== YOUR GOAL ==
In the records that follow, how many lines contain the word "distributed"? Give only that figure.

'''

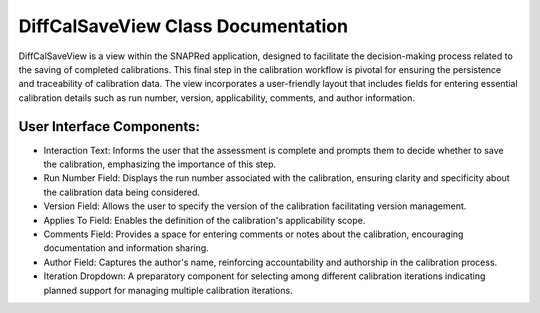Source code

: DiffCalSaveView Class Documentation
===================================

DiffCalSaveView is a view within the SNAPRed application, designed to facilitate
the decision-making process related to the saving of completed calibrations. This
final step in the calibration workflow is pivotal for ensuring the persistence and
traceability of calibration data. The view incorporates a user-friendly layout that
includes fields for entering essential calibration details such as run number,
version, applicability, comments, and author information.

User Interface Components:
--------------------------

- Interaction Text: Informs the user that the assessment is complete and prompts
  them to decide whether to save the calibration, emphasizing the importance of
  this step.

- Run Number Field: Displays the run number associated with the calibration, ensuring
  clarity and specificity about the calibration data being considered.

- Version Field: Allows the user to specify the version of the calibration facilitating version management.

- Applies To Field: Enables the definition of the calibration's applicability scope.

- Comments Field: Provides a space for entering comments or notes about the calibration, encouraging
  documentation and information sharing.

- Author Field: Captures the author's name, reinforcing accountability and authorship in the calibration
  process.

- Iteration Dropdown: A preparatory component for selecting among different calibration iterations indicating
  planned support for managing multiple calibration iterations.

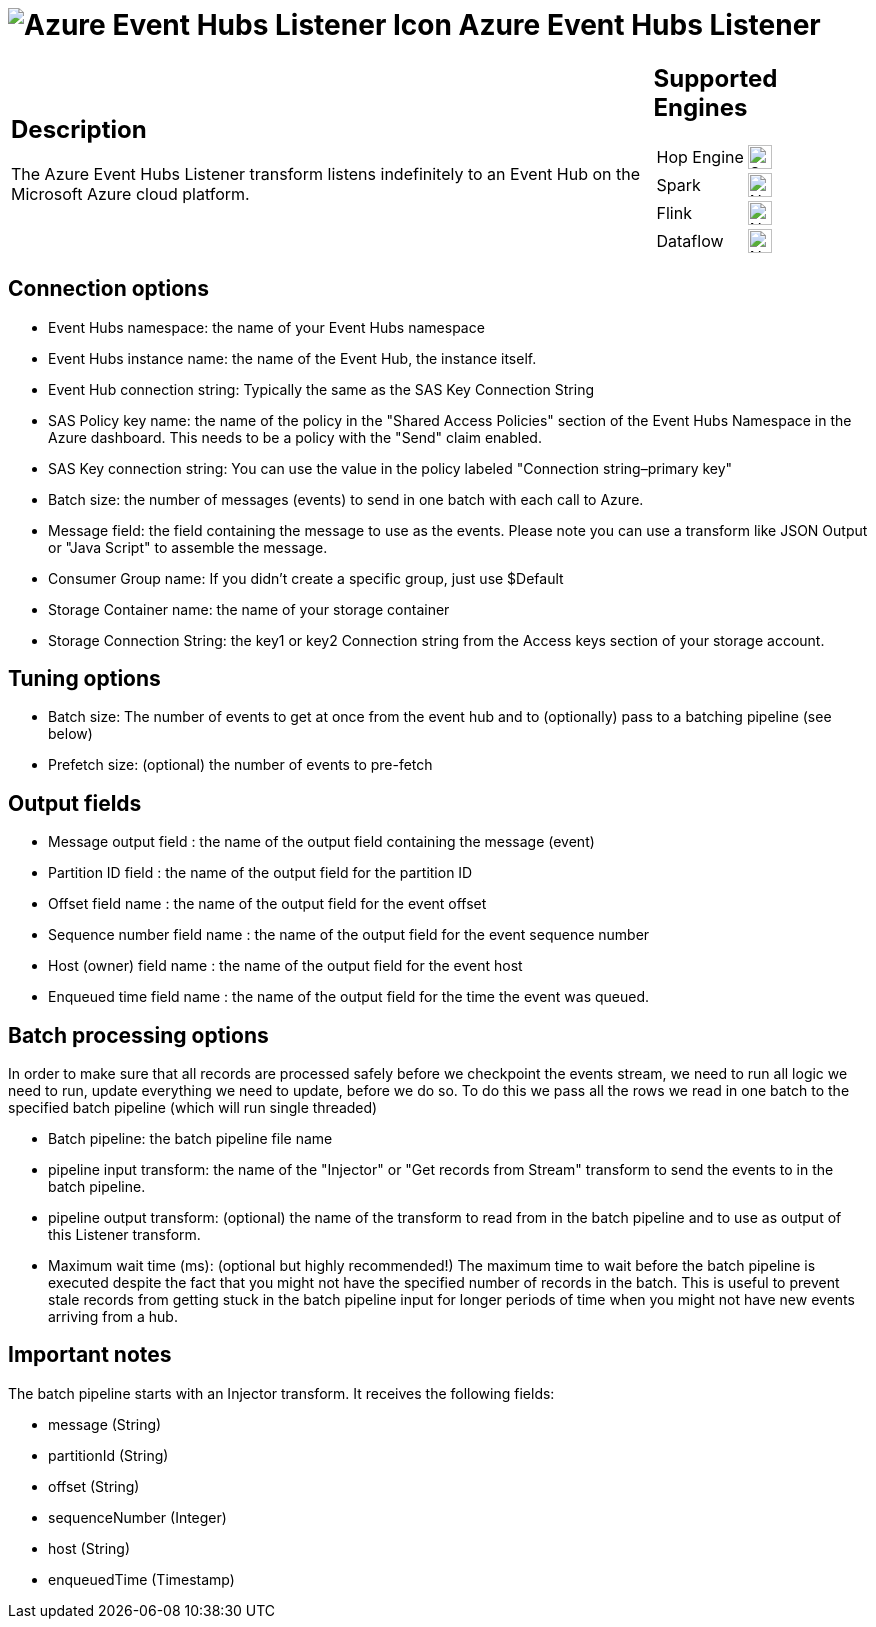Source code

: ////
Licensed to the Apache Software Foundation (ASF) under one
or more contributor license agreements.  See the NOTICE file
distributed with this work for additional information
regarding copyright ownership.  The ASF licenses this file
to you under the Apache License, Version 2.0 (the
"License"); you may not use this file except in compliance
with the License.  You may obtain a copy of the License at
  http://www.apache.org/licenses/LICENSE-2.0
Unless required by applicable law or agreed to in writing,
software distributed under the License is distributed on an
"AS IS" BASIS, WITHOUT WARRANTIES OR CONDITIONS OF ANY
KIND, either express or implied.  See the License for the
specific language governing permissions and limitations
under the License.
////
:documentationPath: /pipeline/transforms/
:language: en_US
:description: The Azure Event Hubs Listener transform listens indefinitely to an Event Hub on the Microsoft Azure cloud platform.

= image:transforms/icons/azure.svg[Azure Event Hubs Listener Icon, role="image-doc-icon"] Azure Event Hubs Listener

[%noheader,cols="3a,1a", role="table-no-borders" ]
|===
|
== Description

The Azure Event Hubs Listener transform listens indefinitely to an Event Hub on the Microsoft Azure cloud platform.
|
== Supported Engines
[%noheader,cols="2,1a",frame=none, role="table-supported-engines"]
!===
!Hop Engine! image:check_mark.svg[Supported, 24]
!Spark! image:cross.svg[Not Supported, 24]
!Flink! image:cross.svg[Not Supported, 24]
!Dataflow! image:cross.svg[Not Supported, 24]
!===
|===

== Connection options

* Event Hubs namespace: the name of your Event Hubs namespace
* Event Hubs instance name: the name of the Event Hub, the instance itself.
* Event Hub connection string: Typically the same as the SAS Key Connection String
* SAS Policy key name: the name of the policy in the "Shared Access Policies" section of the Event Hubs Namespace in the Azure dashboard.
This needs to be a policy with the "Send" claim enabled.
* SAS Key connection string: You can use the value in the policy labeled "Connection string–primary key"
* Batch size: the number of messages (events) to send in one batch with each call to Azure.
* Message field: the field containing the message to use as the events.
Please note you can use a transform like JSON Output or "Java Script" to assemble the message.
* Consumer Group name: If you didn't create a specific group, just use $Default
* Storage Container name: the name of your storage container
* Storage Connection String: the key1 or key2 Connection string from the Access keys section of your storage account.

== Tuning options

* Batch size: The number of events to get at once from the event hub and to (optionally) pass to a batching pipeline (see below)
* Prefetch size: (optional) the number of events to pre-fetch

== Output fields

* Message output field : the name of the output field containing the message (event)
* Partition ID field : the name of the output field for the partition ID
* Offset field name : the name of the output field for the event offset
* Sequence number field name : the name of the output field for the event sequence number
* Host (owner) field name : the name of the output field for the event host
* Enqueued time field name : the name of the output field for the time the event was queued.

== Batch processing options

In order to make sure that all records are processed safely before we checkpoint the events stream, we need to run all logic we need to run, update everything we need to update, before we do so.
To do this we pass all the rows we read in one batch to the specified batch pipeline (which will run single threaded)

* Batch pipeline: the batch pipeline file name
* pipeline input transform: the name of the "Injector" or "Get records from Stream" transform to send the events to in the batch pipeline.
* pipeline output transform: (optional) the name of the transform to read from in the batch pipeline and to use as output of this Listener transform.
* Maximum wait time (ms): (optional but highly recommended!) The maximum time to wait before the batch pipeline is executed despite the fact that you might not have the specified number of records in the batch.
This is useful to prevent stale records from getting stuck in the batch pipeline input for longer periods of time when you might not have new events arriving from a hub.

== Important notes

The batch pipeline starts with an Injector transform.
It receives the following fields:

* message (String)
* partitionId (String)
* offset (String)
* sequenceNumber (Integer)
* host (String)
* enqueuedTime (Timestamp)
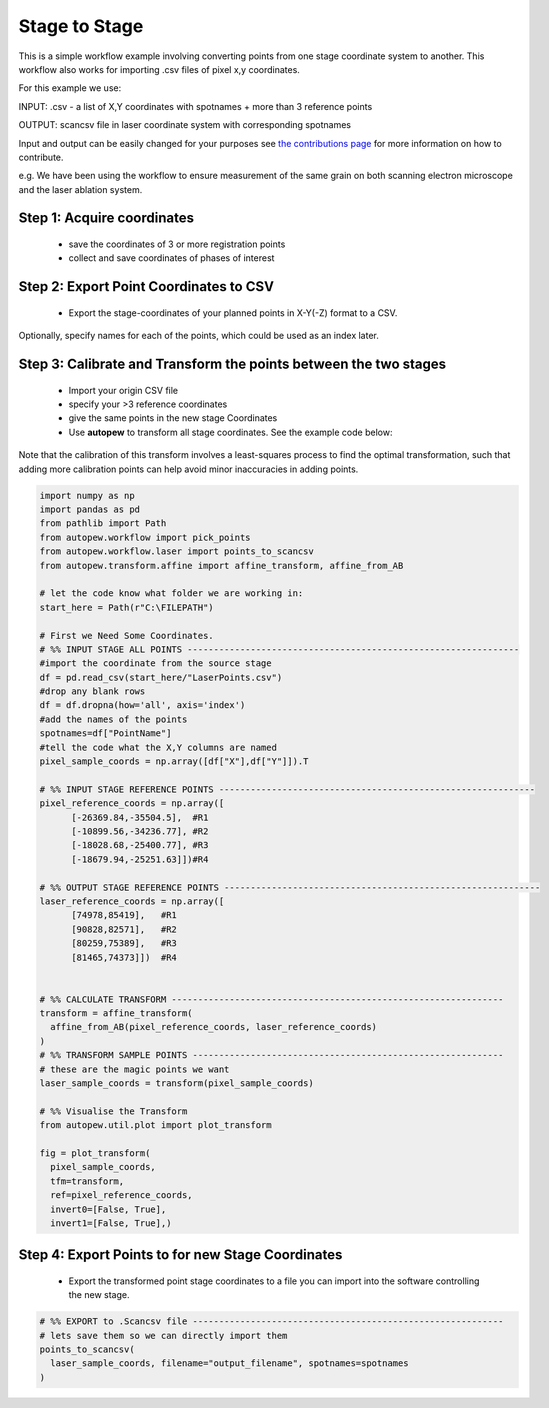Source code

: Stage to Stage
=================

This is a simple workflow example involving converting points from one stage coordinate
system to another. This workflow also works for importing .csv files of pixel x,y
coordinates.

For this example we use:

INPUT: .csv - a list of X,Y coordinates with spotnames + more than 3 reference points

OUTPUT: scancsv file in laser coordinate system with corresponding spotnames

Input and output can be easily changed for your purposes see
`the contributions page <../../dev/contributing.html>`__ for more information on
how to contribute.

e.g. We have been using the workflow to ensure measurement of the
same grain on both scanning electron microscope and the laser ablation system.


Step 1: Acquire coordinates
------------------------------

  * save the coordinates of 3 or more registration points
  * collect and save coordinates of phases of interest


Step 2: Export Point Coordinates to CSV
---------------------------------------------

  * Export the stage-coordinates of your planned points in X-Y(-Z) format to a CSV.


Optionally, specify names for each of the points, which could be used as an index
later.


Step 3: Calibrate and Transform the points between the two stages
---------------------------------------------------------------------

  * Import your origin CSV file
  * specify your >3 reference coordinates
  * give the same points in the new stage Coordinates
  * Use **autopew** to transform all stage coordinates. See the example code below:

Note that the calibration of this transform involves a least-squares process to find
the optimal transformation, such that adding more calibration points can help avoid
minor inaccuracies in adding points.

.. code-block:: bash

  import numpy as np
  import pandas as pd
  from pathlib import Path
  from autopew.workflow import pick_points
  from autopew.workflow.laser import points_to_scancsv
  from autopew.transform.affine import affine_transform, affine_from_AB

  # let the code know what folder we are working in:
  start_here = Path(r"C:\FILEPATH")

  # First we Need Some Coordinates.
  # %% INPUT STAGE ALL POINTS ---------------------------------------------------------------
  #import the coordinate from the source stage
  df = pd.read_csv(start_here/"LaserPoints.csv")
  #drop any blank rows
  df = df.dropna(how='all', axis='index')
  #add the names of the points
  spotnames=df["PointName"]
  #tell the code what the X,Y columns are named
  pixel_sample_coords = np.array([df["X"],df["Y"]]).T

  # %% INPUT STAGE REFERENCE POINTS ------------------------------------------------------------
  pixel_reference_coords = np.array([
        [-26369.84,-35504.5],  #R1
        [-10899.56,-34236.77], #R2
        [-18028.68,-25400.77], #R3
        [-18679.94,-25251.63]])#R4

  # %% OUTPUT STAGE REFERENCE POINTS ------------------------------------------------------------
  laser_reference_coords = np.array([
        [74978,85419],   #R1
        [90828,82571],   #R2
        [80259,75389],   #R3
        [81465,74373]])  #R4


  # %% CALCULATE TRANSFORM ---------------------------------------------------------------
  transform = affine_transform(
    affine_from_AB(pixel_reference_coords, laser_reference_coords)
  )
  # %% TRANSFORM SAMPLE POINTS -----------------------------------------------------------
  # these are the magic points we want
  laser_sample_coords = transform(pixel_sample_coords)

  # %% Visualise the Transform
  from autopew.util.plot import plot_transform

  fig = plot_transform(
    pixel_sample_coords,
    tfm=transform,
    ref=pixel_reference_coords,
    invert0=[False, True],
    invert1=[False, True],)


Step 4: Export Points to for new Stage Coordinates
------------------------------------------------------

  * Export the transformed point stage coordinates to a file you can import into the software controlling the new stage.

.. code-block:: bash

  # %% EXPORT to .Scancsv file -----------------------------------------------------------
  # lets save them so we can directly import them
  points_to_scancsv(
    laser_sample_coords, filename="output_filename", spotnames=spotnames
  )


.. seealso::

  `output types <../outputs.html>`__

'''

== TASK ANSWER ==
2